For Tuesday we will finish Hannon's article.

Thought question for Tuesday:

There are hundreds of religions in your world, all fervently believed by millions of people. However, you are lucky enough to have been born into the correct one: Önism. Everything in your holy book, The Önid, is in fact the word of the Supreme Being, Ön, dictated by Ön through a perfectly reliable process. You learned the precepts of Önism as a child and have never seriously questioned them. 
Everything in the holy books of the other religions relating to creation and the afterlife is false. But the Önid is no more convincing to members of other religions than the holy books of other religions are to Önists. Atheists exist in large numbers, and they find the Önid to be puerile nonsense, just like all the other religions. 
Do your Önist beliefs count as knowledge? Explain. Does your explanation incline you to internalism or externalism?

Tuesday, October 4, 2016

For Thursday we will be starting on the Michael Hannon article "Fallibilism and the value of knowledge." Quiz and discussion question are due tomorrow night.
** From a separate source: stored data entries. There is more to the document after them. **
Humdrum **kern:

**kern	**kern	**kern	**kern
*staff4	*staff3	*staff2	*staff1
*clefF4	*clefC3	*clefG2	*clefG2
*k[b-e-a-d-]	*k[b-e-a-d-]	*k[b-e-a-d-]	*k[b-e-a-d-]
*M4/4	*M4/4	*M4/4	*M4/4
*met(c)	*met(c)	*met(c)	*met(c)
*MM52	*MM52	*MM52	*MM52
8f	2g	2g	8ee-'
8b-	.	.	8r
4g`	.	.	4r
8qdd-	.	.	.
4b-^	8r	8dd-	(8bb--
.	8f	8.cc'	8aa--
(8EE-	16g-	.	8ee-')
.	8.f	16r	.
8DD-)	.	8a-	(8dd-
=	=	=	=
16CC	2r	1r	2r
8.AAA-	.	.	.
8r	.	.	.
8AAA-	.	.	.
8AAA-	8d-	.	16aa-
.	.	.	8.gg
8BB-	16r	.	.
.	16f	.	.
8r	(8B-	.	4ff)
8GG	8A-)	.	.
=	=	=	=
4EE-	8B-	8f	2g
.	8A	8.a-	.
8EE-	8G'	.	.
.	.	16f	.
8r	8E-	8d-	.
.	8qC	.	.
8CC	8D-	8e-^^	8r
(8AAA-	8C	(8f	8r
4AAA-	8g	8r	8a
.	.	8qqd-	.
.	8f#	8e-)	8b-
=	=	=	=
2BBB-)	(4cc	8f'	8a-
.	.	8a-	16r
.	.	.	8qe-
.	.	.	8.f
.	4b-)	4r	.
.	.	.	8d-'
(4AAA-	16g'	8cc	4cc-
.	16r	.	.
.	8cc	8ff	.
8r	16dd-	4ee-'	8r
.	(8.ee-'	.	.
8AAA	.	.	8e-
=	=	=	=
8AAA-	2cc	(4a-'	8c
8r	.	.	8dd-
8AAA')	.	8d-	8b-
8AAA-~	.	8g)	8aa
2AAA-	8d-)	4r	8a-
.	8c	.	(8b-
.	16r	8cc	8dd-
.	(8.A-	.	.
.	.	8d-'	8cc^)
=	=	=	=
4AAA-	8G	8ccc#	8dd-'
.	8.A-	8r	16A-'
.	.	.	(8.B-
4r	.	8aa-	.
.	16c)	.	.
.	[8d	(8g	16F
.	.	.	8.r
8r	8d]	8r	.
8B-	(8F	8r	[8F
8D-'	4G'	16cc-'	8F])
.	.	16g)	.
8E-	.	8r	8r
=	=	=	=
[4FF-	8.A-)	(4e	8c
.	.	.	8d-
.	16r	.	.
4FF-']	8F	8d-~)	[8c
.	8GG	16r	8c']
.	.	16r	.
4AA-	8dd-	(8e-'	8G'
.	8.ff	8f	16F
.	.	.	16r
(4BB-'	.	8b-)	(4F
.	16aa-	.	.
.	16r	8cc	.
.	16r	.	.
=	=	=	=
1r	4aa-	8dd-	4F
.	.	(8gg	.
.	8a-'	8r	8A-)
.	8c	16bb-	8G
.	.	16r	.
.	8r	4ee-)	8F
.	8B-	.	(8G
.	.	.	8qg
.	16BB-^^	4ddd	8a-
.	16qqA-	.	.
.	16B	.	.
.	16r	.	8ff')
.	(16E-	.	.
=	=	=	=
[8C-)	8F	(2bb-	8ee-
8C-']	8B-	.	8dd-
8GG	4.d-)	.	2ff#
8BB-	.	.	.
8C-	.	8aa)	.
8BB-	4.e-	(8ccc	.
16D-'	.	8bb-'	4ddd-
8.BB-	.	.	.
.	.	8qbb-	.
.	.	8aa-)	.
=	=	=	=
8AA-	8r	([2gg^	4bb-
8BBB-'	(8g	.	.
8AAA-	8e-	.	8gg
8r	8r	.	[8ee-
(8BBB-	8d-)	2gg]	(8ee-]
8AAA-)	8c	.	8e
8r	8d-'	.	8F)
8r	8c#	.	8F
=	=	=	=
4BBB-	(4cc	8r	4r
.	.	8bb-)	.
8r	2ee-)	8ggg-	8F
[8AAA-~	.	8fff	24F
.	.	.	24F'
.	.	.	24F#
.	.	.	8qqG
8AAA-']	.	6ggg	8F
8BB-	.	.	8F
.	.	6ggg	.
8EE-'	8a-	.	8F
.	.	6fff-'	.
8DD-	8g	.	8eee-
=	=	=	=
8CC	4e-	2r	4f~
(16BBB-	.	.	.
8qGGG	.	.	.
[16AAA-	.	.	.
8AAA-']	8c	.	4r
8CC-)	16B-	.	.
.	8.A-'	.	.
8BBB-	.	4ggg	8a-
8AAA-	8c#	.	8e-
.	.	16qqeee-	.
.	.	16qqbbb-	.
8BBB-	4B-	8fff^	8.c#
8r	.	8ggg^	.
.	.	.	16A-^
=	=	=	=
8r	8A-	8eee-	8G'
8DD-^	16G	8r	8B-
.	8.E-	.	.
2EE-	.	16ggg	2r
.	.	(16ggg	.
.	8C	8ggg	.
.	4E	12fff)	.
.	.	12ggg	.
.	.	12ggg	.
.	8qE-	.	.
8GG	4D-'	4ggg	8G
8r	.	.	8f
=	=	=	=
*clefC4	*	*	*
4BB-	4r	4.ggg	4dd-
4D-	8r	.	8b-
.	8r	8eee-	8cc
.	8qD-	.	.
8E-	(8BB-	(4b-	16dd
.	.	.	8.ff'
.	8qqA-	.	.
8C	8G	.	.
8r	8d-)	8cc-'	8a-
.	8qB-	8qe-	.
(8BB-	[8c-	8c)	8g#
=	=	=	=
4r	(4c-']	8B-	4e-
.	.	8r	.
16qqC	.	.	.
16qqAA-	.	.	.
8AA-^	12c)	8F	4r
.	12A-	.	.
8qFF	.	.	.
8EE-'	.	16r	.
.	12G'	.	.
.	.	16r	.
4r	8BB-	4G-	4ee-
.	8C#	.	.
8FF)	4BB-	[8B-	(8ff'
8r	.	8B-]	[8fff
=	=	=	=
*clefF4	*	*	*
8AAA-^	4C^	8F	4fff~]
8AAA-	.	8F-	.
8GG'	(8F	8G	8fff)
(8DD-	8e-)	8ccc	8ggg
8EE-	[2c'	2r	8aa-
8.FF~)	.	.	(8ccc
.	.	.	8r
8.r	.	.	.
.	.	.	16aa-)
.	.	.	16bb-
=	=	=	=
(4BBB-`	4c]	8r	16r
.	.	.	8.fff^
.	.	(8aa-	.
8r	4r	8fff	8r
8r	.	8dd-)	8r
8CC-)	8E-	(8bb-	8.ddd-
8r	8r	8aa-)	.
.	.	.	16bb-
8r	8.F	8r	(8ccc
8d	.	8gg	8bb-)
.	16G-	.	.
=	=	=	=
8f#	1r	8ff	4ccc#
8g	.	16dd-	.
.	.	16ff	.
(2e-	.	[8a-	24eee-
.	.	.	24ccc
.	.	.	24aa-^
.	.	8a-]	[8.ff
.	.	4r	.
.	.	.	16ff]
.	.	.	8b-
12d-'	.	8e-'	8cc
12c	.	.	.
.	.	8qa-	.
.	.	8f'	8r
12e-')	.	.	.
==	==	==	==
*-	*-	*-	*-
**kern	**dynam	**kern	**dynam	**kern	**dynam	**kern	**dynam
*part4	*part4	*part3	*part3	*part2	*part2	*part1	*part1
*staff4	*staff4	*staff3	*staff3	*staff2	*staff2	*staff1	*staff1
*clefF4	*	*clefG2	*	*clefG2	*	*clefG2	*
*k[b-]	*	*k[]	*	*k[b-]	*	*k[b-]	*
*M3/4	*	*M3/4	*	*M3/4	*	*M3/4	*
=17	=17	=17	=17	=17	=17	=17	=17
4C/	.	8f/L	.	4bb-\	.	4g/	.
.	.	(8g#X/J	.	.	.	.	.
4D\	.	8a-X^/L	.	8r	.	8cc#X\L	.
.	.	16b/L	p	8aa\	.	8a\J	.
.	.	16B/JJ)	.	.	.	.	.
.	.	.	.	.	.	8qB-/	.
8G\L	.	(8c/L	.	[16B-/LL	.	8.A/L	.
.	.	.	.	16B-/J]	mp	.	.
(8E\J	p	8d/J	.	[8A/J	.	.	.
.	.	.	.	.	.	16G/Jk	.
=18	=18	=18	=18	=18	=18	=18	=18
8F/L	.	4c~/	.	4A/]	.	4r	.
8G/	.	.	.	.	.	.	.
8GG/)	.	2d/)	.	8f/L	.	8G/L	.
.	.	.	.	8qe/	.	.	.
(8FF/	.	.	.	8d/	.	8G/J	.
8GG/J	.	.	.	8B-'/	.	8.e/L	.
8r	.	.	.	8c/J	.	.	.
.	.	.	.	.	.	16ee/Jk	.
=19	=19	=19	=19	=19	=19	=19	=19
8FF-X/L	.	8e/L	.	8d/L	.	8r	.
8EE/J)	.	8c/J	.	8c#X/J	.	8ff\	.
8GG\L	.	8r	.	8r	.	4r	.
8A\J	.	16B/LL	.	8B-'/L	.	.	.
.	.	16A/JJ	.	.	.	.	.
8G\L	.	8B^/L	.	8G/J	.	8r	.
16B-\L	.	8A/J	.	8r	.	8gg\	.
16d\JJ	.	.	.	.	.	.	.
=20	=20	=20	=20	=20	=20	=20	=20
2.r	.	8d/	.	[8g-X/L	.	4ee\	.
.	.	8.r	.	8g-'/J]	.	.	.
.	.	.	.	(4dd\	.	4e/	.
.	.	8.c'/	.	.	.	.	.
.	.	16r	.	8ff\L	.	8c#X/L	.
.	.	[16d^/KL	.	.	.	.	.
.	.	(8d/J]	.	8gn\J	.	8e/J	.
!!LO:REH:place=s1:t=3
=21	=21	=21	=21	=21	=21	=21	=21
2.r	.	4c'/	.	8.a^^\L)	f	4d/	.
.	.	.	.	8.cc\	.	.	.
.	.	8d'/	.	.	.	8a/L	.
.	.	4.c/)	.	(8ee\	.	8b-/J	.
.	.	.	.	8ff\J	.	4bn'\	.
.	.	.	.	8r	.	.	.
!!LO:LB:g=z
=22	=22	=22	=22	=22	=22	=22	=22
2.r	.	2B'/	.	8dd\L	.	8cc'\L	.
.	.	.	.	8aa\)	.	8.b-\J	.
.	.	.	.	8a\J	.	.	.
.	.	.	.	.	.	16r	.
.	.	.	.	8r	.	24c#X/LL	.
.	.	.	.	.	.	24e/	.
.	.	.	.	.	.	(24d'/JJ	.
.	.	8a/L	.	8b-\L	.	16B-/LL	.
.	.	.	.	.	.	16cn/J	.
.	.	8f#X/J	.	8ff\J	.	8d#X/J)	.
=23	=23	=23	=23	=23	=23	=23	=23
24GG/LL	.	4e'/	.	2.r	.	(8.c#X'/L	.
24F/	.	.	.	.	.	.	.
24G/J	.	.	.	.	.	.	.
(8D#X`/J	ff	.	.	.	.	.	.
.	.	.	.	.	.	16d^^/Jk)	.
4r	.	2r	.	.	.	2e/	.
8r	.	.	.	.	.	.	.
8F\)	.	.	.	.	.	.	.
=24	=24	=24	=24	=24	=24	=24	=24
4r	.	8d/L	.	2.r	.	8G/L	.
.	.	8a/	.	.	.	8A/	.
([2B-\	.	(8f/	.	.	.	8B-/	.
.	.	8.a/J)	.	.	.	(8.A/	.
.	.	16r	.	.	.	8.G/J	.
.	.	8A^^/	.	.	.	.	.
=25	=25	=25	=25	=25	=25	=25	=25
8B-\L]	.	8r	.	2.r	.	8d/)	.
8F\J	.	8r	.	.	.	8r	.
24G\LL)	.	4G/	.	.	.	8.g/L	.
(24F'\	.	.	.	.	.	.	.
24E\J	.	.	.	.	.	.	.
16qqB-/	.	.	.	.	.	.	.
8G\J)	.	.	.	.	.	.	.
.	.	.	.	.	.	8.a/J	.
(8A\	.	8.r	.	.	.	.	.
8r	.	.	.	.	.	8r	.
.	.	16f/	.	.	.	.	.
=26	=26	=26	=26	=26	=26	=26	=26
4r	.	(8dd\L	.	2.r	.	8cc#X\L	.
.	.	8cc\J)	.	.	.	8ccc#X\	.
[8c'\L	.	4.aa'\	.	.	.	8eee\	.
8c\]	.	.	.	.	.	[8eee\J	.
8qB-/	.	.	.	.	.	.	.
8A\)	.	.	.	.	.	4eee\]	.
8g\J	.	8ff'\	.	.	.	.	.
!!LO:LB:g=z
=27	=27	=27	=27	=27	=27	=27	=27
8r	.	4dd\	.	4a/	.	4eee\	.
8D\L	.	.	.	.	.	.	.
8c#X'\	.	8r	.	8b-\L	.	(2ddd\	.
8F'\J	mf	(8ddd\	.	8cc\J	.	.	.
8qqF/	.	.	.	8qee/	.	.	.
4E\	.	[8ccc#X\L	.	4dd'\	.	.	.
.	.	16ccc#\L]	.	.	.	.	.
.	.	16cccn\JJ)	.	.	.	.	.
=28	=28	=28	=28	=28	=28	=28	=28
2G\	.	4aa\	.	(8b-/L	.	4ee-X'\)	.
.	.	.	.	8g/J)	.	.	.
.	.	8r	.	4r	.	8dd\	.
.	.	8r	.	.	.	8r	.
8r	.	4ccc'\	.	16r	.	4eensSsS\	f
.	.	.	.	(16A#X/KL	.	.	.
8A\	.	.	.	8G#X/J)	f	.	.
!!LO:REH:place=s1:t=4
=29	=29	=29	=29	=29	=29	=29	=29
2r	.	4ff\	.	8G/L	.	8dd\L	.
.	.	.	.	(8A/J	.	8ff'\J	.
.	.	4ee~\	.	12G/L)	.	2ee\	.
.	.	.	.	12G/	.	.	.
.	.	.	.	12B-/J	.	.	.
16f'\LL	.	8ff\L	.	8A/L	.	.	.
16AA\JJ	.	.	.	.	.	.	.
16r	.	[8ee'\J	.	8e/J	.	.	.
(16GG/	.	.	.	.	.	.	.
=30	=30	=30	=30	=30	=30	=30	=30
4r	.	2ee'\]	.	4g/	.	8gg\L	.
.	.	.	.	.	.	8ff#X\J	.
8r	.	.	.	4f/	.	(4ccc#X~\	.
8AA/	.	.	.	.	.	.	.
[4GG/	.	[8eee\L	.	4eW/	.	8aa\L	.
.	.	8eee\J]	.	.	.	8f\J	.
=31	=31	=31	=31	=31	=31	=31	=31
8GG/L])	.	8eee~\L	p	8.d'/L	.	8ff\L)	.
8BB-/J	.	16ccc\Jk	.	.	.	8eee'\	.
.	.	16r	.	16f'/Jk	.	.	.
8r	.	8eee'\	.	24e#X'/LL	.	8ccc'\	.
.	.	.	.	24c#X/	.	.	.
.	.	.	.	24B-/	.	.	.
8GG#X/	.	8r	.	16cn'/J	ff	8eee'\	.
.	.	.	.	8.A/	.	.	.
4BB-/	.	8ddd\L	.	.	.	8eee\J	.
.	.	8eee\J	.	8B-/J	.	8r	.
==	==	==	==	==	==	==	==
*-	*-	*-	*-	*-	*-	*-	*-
Thought question for Thursday"

Watch this TED talk by Rebecca Saxe on the false belief task. Explain how it might be brought to bear on questions about the nature of knowledge. If you don't think it raises any such questions, explain why.

Sunday, October 2, 2016

Thought question for Tuesday is on previous post. Study questions, quiz and discussion question thread covering the next article have all been posted. Quiz and discussion question are due Wednesday night.

Saturday, October 1, 2016

Thought question for Tuesday:

You study hard for your psychology exam and you go to class confident that you are going to do well. When you sit down to the test, you begin to read the questions. They sound familiar, but for some reason you are just drawing a blank. You begin to get nervous, and this makes it even worse. As the time passes, nothing improves. You almost get up and leave, but you realize that's stupid and you at least need to try. So you just start guessing. You turn the test in at the end of the period sure that you have done poorly. But when the test is returned it turns out you got an A: 94%.
Question: Did you know the answers to the test? Explain why or why not in a way that shows what your answer implies about your views concerning the nature of knowledge itself.  
In consideration of the fact that you do not have extra reading or a quiz to take for Tuesday I have postponed the Analysis due date until Monday.

I will post a thought question for Monday shortly, however.